Could you show all lines in the entries below that contain the string "average"?

===== RECORD EXTRACTS

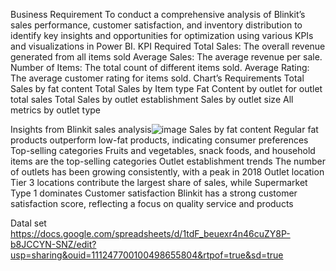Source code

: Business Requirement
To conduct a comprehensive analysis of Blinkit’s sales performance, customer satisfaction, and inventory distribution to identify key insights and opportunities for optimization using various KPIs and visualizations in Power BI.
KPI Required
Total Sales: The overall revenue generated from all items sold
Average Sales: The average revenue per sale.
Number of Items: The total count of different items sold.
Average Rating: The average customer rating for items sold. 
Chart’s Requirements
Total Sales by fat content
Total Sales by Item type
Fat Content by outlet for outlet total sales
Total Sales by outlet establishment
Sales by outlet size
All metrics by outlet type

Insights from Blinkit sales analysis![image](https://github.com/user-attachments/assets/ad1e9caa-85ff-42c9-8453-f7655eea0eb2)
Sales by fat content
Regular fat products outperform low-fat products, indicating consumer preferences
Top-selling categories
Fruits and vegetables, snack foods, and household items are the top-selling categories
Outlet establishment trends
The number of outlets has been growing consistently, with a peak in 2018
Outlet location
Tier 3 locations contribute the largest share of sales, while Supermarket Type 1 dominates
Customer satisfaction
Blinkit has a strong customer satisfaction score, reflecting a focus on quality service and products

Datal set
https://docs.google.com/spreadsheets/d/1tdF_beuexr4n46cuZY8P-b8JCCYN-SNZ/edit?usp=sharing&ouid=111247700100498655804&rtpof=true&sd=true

==========
===== RECORD EXTRACTS

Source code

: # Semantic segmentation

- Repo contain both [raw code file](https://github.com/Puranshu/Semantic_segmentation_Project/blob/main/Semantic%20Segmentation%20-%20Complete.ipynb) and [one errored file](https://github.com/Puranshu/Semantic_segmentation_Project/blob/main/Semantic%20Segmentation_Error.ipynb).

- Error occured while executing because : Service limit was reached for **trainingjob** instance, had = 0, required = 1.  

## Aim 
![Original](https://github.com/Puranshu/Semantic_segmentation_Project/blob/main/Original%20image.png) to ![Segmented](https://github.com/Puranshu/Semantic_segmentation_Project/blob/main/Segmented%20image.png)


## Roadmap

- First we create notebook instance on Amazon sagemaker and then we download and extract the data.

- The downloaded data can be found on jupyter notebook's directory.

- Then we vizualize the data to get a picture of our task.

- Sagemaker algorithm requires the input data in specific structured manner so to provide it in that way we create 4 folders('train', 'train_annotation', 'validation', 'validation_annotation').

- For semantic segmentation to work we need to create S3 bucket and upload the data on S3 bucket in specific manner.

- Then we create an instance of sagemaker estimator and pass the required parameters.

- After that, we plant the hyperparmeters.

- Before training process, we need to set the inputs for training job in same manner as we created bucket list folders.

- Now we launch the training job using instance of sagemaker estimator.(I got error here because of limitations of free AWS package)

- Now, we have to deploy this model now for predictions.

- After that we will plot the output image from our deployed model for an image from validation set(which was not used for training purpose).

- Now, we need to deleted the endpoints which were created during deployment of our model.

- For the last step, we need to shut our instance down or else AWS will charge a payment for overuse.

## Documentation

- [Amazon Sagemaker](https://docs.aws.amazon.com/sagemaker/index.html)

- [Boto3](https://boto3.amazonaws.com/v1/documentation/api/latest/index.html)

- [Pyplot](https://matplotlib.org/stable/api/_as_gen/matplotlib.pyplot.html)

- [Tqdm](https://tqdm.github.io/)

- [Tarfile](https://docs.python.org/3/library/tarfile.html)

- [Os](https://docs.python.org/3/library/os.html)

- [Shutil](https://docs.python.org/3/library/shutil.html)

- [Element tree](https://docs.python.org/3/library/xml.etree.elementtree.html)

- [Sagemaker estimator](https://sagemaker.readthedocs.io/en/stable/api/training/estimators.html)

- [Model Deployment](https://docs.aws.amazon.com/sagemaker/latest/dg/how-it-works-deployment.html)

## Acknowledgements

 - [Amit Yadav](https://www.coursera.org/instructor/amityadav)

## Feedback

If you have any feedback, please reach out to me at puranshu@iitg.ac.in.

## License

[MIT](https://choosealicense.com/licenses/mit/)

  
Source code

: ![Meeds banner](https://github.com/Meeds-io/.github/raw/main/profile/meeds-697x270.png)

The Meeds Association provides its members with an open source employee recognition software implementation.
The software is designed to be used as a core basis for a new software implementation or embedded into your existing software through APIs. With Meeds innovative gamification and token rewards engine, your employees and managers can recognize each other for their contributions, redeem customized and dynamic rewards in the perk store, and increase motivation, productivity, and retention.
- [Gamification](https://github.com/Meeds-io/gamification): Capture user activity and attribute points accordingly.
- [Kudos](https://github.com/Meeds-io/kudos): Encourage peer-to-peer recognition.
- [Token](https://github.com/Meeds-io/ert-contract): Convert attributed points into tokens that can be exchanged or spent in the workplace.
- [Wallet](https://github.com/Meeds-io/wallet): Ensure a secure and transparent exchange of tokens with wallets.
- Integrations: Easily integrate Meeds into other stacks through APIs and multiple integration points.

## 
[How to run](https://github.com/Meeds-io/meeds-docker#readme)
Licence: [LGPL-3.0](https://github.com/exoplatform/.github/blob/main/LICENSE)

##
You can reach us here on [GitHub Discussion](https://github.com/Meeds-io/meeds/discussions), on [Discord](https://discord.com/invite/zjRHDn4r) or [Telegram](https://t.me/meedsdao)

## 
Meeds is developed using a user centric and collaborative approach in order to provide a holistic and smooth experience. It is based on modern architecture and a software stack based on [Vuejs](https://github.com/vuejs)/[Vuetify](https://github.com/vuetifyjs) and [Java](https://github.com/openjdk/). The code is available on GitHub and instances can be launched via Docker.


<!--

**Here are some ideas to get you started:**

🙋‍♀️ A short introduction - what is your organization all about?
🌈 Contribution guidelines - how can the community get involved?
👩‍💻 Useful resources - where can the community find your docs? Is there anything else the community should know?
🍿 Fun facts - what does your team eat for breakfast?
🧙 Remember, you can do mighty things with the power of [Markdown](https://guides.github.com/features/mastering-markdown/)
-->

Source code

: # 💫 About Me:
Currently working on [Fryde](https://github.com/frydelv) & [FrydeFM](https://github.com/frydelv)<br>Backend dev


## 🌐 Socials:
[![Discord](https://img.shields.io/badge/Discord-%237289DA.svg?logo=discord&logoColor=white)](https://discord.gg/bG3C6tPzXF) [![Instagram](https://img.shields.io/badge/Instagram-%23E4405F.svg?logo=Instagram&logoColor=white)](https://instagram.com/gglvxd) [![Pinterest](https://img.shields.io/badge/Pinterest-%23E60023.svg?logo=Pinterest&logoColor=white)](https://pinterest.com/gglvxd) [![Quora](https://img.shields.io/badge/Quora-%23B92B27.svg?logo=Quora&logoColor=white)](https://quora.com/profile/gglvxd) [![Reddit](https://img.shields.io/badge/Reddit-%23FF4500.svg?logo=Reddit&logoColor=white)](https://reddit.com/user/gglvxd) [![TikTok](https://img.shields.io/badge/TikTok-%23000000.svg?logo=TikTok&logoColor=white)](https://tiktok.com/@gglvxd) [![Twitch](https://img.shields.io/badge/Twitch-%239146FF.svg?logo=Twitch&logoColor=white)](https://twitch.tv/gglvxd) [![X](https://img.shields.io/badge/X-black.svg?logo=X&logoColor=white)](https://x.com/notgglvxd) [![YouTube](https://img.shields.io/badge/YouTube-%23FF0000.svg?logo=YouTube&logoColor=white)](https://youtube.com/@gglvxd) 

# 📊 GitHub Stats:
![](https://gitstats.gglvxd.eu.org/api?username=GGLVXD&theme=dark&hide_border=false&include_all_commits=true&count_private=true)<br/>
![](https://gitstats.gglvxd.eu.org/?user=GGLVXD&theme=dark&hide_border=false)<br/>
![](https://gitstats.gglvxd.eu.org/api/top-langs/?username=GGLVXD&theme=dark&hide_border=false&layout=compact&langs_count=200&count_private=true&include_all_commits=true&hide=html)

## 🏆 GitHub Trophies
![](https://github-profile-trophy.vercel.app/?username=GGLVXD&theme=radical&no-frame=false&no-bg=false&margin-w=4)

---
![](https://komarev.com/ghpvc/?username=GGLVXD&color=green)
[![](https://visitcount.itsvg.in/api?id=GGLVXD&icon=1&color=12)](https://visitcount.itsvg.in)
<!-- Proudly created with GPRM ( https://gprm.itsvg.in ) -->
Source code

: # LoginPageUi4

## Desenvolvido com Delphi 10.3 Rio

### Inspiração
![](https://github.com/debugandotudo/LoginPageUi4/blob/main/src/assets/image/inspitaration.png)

==========

## FINAL ANSWER
Average Sales: The average revenue per sale.
Average Rating: The average customer rating for items sold. 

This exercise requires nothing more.